> [YOUR TASK] Please reproduce every line of text in the data below word for word, leaving the pictures out of your answer.

> [DATA ROWS]
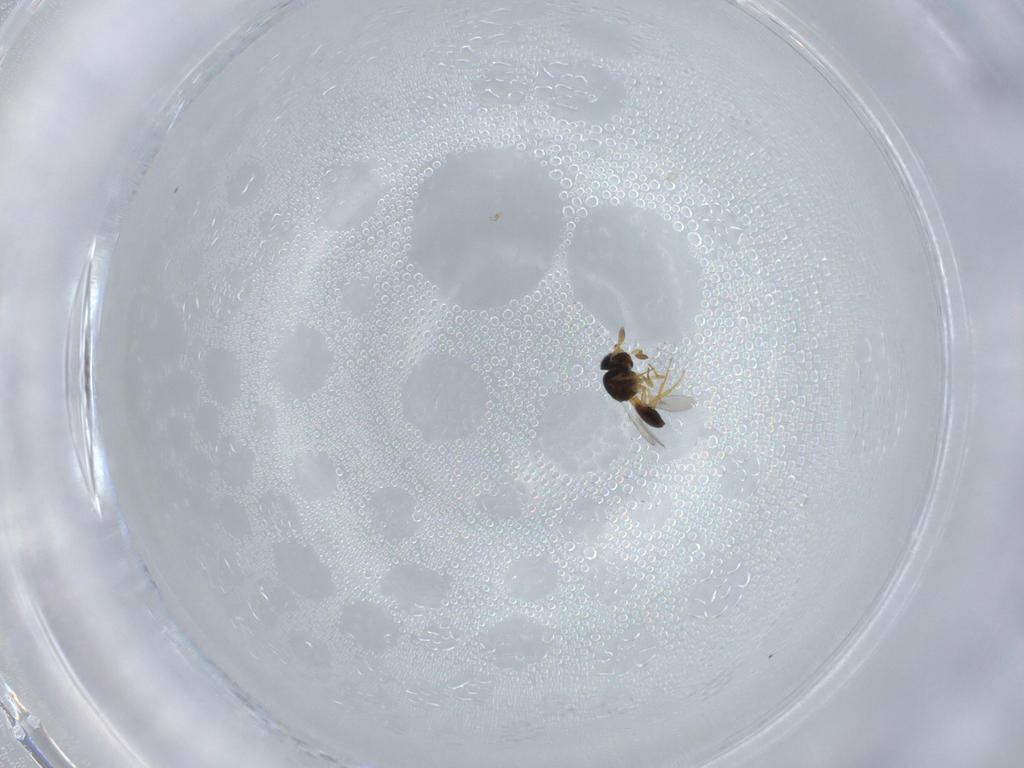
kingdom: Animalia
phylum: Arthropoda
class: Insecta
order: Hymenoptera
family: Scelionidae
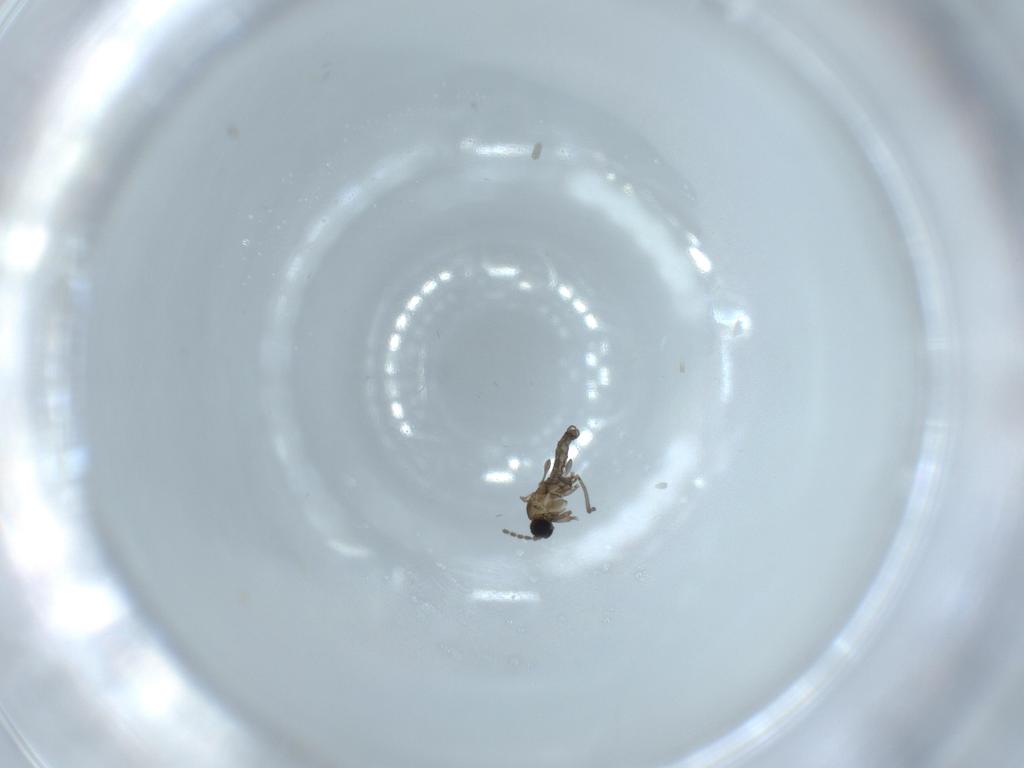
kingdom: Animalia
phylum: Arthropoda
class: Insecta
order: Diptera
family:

> [EXERCISE RESPONSE]
kingdom: Animalia
phylum: Arthropoda
class: Insecta
order: Hymenoptera
family: Scelionidae
kingdom: Animalia
phylum: Arthropoda
class: Insecta
order: Diptera
family:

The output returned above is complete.